There remain many issues to consider before bonding to dentin.11 For example, adhesion more often fails at the dentin-cement interface.11,25 Also, microleakage typically occurs between the dentin and cement, leaving underlying dentin unprotected.11,25 Studies show that the bond strength of resin cements to dentin is much lower than bonds to enamel, which is why maintaining an enamel periphery is essential.11,25-29
Factors Affecting Tooth Preparation for Esthetic Restorations
The ideal scenario is to keep the bond completely in enamel. Of utmost importance and when properly prepared, enamel substrates provide the most predictable surface to bond porcelain.2,3,30,31 The microretentive adhesion of porcelain to enamel has been well documented for more than 20 years.2,32
Unaffected by lingual preparation design, porcelain veneers adhesively bonded to enamel demonstrate the greatest long-term success rates, making no-preparation veneers the treatment of choice when indicated.2,3,30,31 When dentin is involved, an enamel periphery is preferable for predictability.2,32 When less than 50% of enamel periphery and less than 50% enamel remain, discussion with the patient about limitations and predictability of the outcome is necessary.2,4
Despite research and many available materials, clinician experience is the most important tool for determining appropriate treatment plans to address clinical concerns and patients’ esthetic demands.2,4 To determine preparation requirements, a comprehensive clinical examination that includes function and stress analyses and an esthetic evaluation should be completed for every case.2,4,14,16,33 During the planning process, dental photographs, centric-relation-mounted study models, and other diagnostic records and factors must be considered before undertaking any procedure.2,4,14,33
When given the option, most patients choose the least amount of tooth structure removal.34 By informing patients of restorative options like porcelain veneers and resin-bonded prosthesis that only require 3% to 30% by weight loss of coronal tooth structure, dentists can provide conservative alternatives to conventional full-coverage crowns, which typically require 63% to 72% loss of structure.34 However, it is the patients’ teeth, time, and money; therefore, dentists should enable them to make informed decisions that are best for them based on prognosis, advantages, disadvantages, risks, and longevity.

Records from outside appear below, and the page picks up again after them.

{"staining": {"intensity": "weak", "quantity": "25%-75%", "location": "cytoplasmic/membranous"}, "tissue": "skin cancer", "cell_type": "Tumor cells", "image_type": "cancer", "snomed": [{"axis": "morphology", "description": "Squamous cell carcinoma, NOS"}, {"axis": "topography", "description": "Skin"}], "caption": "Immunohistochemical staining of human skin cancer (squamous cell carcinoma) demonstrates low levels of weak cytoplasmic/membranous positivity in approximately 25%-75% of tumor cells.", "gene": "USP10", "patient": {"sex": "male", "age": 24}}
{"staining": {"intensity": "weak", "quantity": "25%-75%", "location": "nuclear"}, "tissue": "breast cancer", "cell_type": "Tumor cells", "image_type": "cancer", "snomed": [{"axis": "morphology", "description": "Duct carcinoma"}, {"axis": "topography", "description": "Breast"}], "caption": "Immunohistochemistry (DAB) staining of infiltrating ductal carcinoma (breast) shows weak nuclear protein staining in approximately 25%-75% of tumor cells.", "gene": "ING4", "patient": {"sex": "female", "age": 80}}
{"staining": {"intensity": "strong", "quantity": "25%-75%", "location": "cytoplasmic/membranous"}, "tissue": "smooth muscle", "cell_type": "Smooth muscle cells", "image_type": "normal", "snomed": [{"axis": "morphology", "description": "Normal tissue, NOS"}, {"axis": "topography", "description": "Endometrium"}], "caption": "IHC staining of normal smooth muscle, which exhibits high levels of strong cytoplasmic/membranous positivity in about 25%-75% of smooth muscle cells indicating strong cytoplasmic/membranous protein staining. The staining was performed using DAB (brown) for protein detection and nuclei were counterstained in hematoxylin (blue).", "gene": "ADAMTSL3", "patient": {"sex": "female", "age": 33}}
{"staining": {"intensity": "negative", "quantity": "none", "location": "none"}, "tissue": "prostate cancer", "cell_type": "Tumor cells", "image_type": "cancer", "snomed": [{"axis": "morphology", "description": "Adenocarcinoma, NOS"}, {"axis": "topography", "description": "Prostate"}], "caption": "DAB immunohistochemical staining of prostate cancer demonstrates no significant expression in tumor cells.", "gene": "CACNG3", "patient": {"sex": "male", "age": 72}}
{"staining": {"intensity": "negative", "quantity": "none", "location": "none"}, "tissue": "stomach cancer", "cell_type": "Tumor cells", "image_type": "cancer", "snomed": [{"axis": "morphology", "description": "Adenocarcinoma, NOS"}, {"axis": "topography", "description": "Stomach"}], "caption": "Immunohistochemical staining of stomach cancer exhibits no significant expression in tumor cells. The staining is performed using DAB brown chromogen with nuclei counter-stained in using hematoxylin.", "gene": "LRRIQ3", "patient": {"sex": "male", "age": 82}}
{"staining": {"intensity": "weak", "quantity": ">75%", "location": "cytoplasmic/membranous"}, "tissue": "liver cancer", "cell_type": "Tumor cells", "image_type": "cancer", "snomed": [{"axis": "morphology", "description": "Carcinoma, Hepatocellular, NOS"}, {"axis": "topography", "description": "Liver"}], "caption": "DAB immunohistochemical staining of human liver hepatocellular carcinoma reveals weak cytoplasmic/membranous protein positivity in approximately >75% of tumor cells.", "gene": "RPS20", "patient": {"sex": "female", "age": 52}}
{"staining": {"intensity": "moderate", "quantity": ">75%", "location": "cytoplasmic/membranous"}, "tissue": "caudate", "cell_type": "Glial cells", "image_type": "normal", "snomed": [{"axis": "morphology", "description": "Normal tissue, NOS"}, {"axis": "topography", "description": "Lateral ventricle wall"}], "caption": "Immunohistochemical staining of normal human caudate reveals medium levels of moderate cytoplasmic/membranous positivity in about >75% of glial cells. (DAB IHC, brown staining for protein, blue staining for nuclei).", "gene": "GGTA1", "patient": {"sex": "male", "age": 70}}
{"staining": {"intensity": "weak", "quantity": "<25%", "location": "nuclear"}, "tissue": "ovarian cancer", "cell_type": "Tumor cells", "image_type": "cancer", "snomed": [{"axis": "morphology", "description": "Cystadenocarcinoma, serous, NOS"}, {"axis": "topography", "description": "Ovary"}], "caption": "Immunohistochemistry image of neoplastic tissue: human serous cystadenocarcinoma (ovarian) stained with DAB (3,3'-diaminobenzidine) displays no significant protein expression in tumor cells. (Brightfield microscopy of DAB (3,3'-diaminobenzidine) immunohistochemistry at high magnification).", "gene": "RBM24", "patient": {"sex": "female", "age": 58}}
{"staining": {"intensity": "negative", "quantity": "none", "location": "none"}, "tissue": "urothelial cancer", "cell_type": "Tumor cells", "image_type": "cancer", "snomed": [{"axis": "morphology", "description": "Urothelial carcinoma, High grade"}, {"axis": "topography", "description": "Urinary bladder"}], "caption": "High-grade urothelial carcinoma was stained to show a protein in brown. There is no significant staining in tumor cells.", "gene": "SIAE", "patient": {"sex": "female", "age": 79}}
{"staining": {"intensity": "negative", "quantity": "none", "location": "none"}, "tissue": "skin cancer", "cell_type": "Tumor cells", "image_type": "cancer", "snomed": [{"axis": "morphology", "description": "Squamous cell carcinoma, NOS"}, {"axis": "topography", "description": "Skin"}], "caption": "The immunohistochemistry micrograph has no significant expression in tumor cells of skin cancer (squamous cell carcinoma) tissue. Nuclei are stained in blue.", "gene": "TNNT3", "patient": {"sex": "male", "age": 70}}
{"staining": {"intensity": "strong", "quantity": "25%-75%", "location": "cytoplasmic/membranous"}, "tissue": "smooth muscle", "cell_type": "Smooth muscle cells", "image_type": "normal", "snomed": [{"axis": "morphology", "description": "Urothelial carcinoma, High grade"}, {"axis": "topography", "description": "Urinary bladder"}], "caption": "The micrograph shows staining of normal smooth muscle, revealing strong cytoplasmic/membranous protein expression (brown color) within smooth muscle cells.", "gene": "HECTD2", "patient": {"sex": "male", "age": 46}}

Minimally invasive dentistry has new technical and educational requirements. Clinicians must stay abreast of material selection, adhesive protocol, and scientific advances. They must also understand that space requirements can greatly affect the final outcome of a finished restoration.6,35 The space often required for shade change ranges from 0.2 mm to 0.3 mm per shade.6,35 The author uses 0.3 mm plus 0.2 mm times each shade change.
Because 50% or more enamel on the tooth is required, 50% or more of the bonded substrate is on the enamel, and 70% or more of the margin must be enamel. The condition or integrity of the substrate to which veneers will be bonded is also important for success.6,9,35 Absolute isolation during cementation procedures is essential for bond maintenance, which ultimately protects the internal restoration surface and is necessary for longevity.9,35
Typical Veneer Preparation Design
Expected veneer longevity depends on tooth preparation, which should be confined to enamel and involve proximal contact areas and functional considerations, such as occlusion.36 It is also necessary to maintain the cervical enamel margin and incorporate the incisal edge to increase fracture resistance and enable proper placement.36 To increase functional and esthetic properties of restorations, proximal extensions should be created just beyond contact areas.36 The clinical success of porcelain veneers depends upon many factors. Although dental and gingival structures play important roles in optical response and withstanding masticatory forces, dentists must consider and recreate many anatomical components while providing functional integrity.36
The typical veneer preparation model is technique-sensitive and incorporates guidelines for achieving functional and esthetic results. When reducing the labial and proximal surfaces, there must be no less than 0.3 mm to 0.5 mm and uniform whenever possible.11,37-42 When going from thick to thin—as in a large Class IV incisal fracture or large Class III composite removal—a smooth transition must be incorporated. Extending the preparation interproximally to the lingual aspect of the papilla, parallel to the crown’s original form, is necessary to improve adhesion, conceal the margin, allow an accurate impression, and increase the overall veneer strength.11,39,42 The decision to reduce the incisal edge should be based on whether there is a need to increase the crown length and the labiolingual width of the incisal edge.11,39,42 Since line angles are involved, rounded corners and edges must be established.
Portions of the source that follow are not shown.